Since the passage of Dodd-Frank, credit conditions continue to be tight, the securitization market is still frozen and massive regulatory overreach is making the cost of doing business at every level in the supply chain more expensive for main street businesses.
Not only that, but rather than ending "too big to fail," Dodd-Frank has codified it.
Congressional Democrats gave financial regulators appointed by the Obama administration full discretion to implement the law as they saw fit without first considering the broader economic implications of their scorched-earth approach to regulatory reform.
And implement is exactly what they have done — proposing more than 100 new regulations that not only reach banks, but also impact a whole host of unsuspecting entities, ranging from small-business owners and farmers to community banks, pension plans and manufacturers.

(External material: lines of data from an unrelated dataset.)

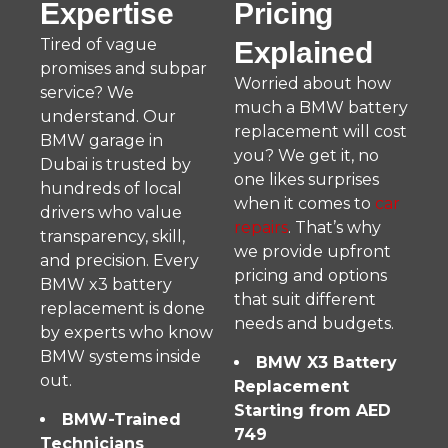
Expertise
Pricing
Tired of vague
Explained
promises and subpar
Worried about how
service? We
much a BMW battery
understand. Our
replacement will cost
BMW garage in
you? We get it, no
Dubai is trusted by
one likes surprises
hundreds of local
when it comes to
car
drivers who value
repairs
. That’s why
transparency, skill,
we provide upfront
and precision. Every
pricing and options
BMW x3 battery
that suit different
replacement is done
needs and budgets.
by experts who know
BMW systems inside
BMW X3 Battery
out.
Replacement
Starting from AED
BMW-Trained
749
Technicians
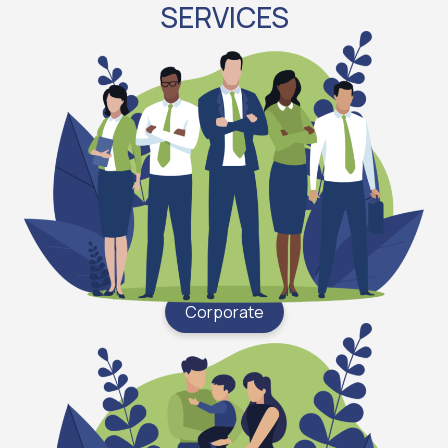
SERVICES
Corporate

Blindsided by the cumulative cost of this albatross of new regulation, Main Street businesses have decided to put their hiring and investment decisions on hold. Even more alarming, a number of these businesses have said that if certain proposed regulations become final in their current form, then they will be forced to leave the markets altogether to avoid the regulatory costs imposed by Dodd-Frank.
If this holds true, the consequences will be nothing short of catastrophic for our economy. Fewer players in the market will mean less liquidity and more concentrated risk. And less liquidity will mean increased market volatility and a higher cost of funds. The net result of all this will mean higher prices for American consumers.
Our economy can't grow and create jobs for Americans if onerous financial regulations are preventing businesses from accessing capital markets to expand, innovate and mitigate risk at a reasonable cost. With the national unemployment rate locked in above 9%, the last thing we need right now is overzealous regulators that continue to overreach and ignore the impact their regulations have on credit and the broader economy.
Aside from the negative consequences Dodd-Frank is having on the American economy today, it also threatens to undercut U.S. competitiveness over the long-term.
We are a long way from the solidarity displayed at the 2009 G-20 meeting in Pittsburgh. The more our international competitors see the debilitating effects of Dodd-Frank on the U.S. economy, the more they are rethinking their role in international coordination of financial reform because they don't want to make the same mistakes we have.
In fact, some significant differences are beginning to emerge between the reforms included in Dodd-Frank and those of our international competitors. Instead of "you lead on reform and we will follow," it's now "you lead and we will pick and choose how want to follow."
We now have the Volker Rule, our competitors don't; we now require multidealer exchange trading of swaps, our competitors don't; we now want to require pension funds to tie up retirement money as collateral for trades, our competitors don't — and the list goes on and on.
Put simply, the overreaching policies codified in Dodd-Frank have incentivized other countries to increase their taxable revenue through strategic regulatory arbitrage. By putting our faith in Democrats to regulate Wall Street, we have severely impaired the global competitiveness of the U.S. financial markets and pushed companies to take their capital and jobs to friendlier terrain overseas.
When commercial end-users, agricultural cooperatives and food processors — who are not systemically risky banks — are concerned they might be swap dealers; when Americans with good credit can't qualify for a home mortgage unless they make a down payment of 20%; when Fannie Mae and Freddie Mac continue to hemorrhage billions of taxpayer dollars and crowd the private sector out of the housing finance market; when regulations concentrate more risk in banks that are "too big to fail" and incentivize them to get bigger; and when the cost of doing business in every American industry materially increases, we have to ask ourselves: What has the Dodd-Frank Act and its overreaching regulation really achieved? So much for trusting Democrats on matters of economics and international finance.
• Garrett, a Republican representing New Jersey's 5th congressional district, is chairman of the House financial services subcommittee on capital markets and government-sponsored enterprises.